Survivorship Bias
Definition
Survivorship bias is the systematic error of evaluating trading systems by looking only at the surviving examples — the EAs still being marketed, the vendors still in business, the backtests that didn't blow up — while ignoring the larger population of failed ones that disappeared from view. The bias makes EA evaluation systematically optimistic.
In-depth: Survivorship Bias
Survivorship bias is one of the most pervasive and underrecognised errors in trading-system evaluation. The mechanism is structural: the EA market continuously sheds failures while keeping successes visible, so any snapshot of the current market is biased toward winners.
Concrete examples of survivorship bias in EA evaluation:
• **"Best EAs of the past 3 years" lists**: these aggregate the EAs that are still being marketed in 2026. EAs that were highly marketed in 2024 but have since been quietly withdrawn don't appear on the list. The remaining survivors' performance overstates the average performance of the EA universe as it existed in 2024. • **Vendor reputation scores**: vendors whose past EAs failed badly enough to damage their reputation often rebrand or exit the market; the vendor reputations visible in 2026 are biased toward those whose products performed well enough to maintain market presence. • **Backtest databases**: open-source EA libraries and marketplace listings preserve EAs whose backtests look attractive; EAs with poor backtests are deleted, not preserved as warnings. The aggregate quality of available backtests overstates the realistic backtest quality of newly-developed systems. • **"Top vendor strategies" promoted by signal-service platforms**: these are filtered to highlight currently-performing vendors; the same vendors had failed strategies in their portfolio that are not shown.

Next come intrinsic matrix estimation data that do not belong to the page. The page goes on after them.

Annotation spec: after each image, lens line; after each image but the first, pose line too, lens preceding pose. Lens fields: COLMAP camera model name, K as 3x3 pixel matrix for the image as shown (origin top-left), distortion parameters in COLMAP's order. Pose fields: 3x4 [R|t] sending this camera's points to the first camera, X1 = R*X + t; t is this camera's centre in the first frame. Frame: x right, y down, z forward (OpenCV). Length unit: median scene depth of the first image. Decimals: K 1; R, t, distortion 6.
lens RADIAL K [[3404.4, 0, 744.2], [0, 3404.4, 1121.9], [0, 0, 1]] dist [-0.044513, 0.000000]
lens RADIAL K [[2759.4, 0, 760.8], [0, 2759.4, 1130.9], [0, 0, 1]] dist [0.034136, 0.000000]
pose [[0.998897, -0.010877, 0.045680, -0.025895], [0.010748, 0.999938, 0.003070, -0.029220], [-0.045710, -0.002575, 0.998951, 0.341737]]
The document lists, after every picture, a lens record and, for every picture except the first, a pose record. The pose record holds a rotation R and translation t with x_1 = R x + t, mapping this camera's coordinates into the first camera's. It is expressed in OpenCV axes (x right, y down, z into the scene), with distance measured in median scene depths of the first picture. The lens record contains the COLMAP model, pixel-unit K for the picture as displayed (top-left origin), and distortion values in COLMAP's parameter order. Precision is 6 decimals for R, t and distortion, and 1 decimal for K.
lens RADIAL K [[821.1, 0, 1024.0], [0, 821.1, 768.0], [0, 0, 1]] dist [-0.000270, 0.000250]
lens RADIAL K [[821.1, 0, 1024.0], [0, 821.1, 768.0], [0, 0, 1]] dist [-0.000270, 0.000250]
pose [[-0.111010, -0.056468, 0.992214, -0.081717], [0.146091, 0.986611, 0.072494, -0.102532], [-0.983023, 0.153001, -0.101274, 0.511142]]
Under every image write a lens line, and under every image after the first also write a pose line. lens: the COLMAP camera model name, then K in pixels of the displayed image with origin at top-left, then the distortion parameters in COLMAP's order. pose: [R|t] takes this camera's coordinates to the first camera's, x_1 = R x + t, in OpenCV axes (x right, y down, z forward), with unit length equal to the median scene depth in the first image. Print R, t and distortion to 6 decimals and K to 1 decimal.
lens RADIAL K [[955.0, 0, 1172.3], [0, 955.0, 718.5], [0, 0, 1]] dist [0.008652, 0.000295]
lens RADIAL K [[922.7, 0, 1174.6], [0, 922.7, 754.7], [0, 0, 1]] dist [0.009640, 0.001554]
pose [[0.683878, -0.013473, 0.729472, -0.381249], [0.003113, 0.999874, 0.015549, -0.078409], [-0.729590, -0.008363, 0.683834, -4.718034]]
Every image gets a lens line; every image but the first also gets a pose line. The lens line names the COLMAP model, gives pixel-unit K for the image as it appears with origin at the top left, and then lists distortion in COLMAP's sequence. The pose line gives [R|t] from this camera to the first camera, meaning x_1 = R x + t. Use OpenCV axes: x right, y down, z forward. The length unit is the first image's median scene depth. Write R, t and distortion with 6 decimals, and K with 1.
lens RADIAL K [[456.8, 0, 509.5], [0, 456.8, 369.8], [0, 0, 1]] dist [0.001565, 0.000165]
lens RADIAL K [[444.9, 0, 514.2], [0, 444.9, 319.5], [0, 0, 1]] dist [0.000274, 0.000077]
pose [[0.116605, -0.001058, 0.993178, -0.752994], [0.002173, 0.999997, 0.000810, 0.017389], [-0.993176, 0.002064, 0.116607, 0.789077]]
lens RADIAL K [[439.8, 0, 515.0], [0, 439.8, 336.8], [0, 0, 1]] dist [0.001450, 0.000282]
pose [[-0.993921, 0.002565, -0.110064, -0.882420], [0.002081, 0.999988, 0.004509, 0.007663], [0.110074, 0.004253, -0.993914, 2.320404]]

The scale of the bias: rough industry estimates put EA failure rates (defined as either vendor abandonment or 50%+ drawdown leading to account-blow-up among users) at 50-75% within 2 years of release. The buyer evaluating today's marketplace is seeing the 25-50% survivor cohort, not the full population. Average expected outcomes for newly-purchased EAs are materially worse than the average performance of currently-marketed EAs would suggest.
Mitigations for survivorship bias in buyer evaluation:
1. **Demand 12+ month verified live track records** (vendors with shorter track records may be filtering out their early failure modes) 2. **Apply vendor longevity heuristics** — vendors active 24+ months across multiple EAs have at least demonstrated business persistence 3. **Cross-reference vendor portfolio for retired EAs** — vendors with retired EAs you can examine provide useful failure-mode evidence; vendors who present only the current product hide that information 4. **Discount marketed performance metrics by 30-50%** when computing realistic expected outcomes — the realised future performance distribution is materially worse than the publicly-marketed survivor-bias-affected distribution 5. **Refuse "best EAs of all time" framings** — these are pure survivorship bias and have no predictive value for buyer decisions
In the broader trading literature, survivorship bias is the most-studied form of selection bias in performance evaluation. Academic research dating to Brown, Goetzmann, Ibbotson (1992) established that survivorship-corrected mutual-fund performance is materially lower than uncorrected performance. The same principle applies more starkly to the EA market because the failure-and-removal cycle is faster and more opaque than in regulated investment vehicles.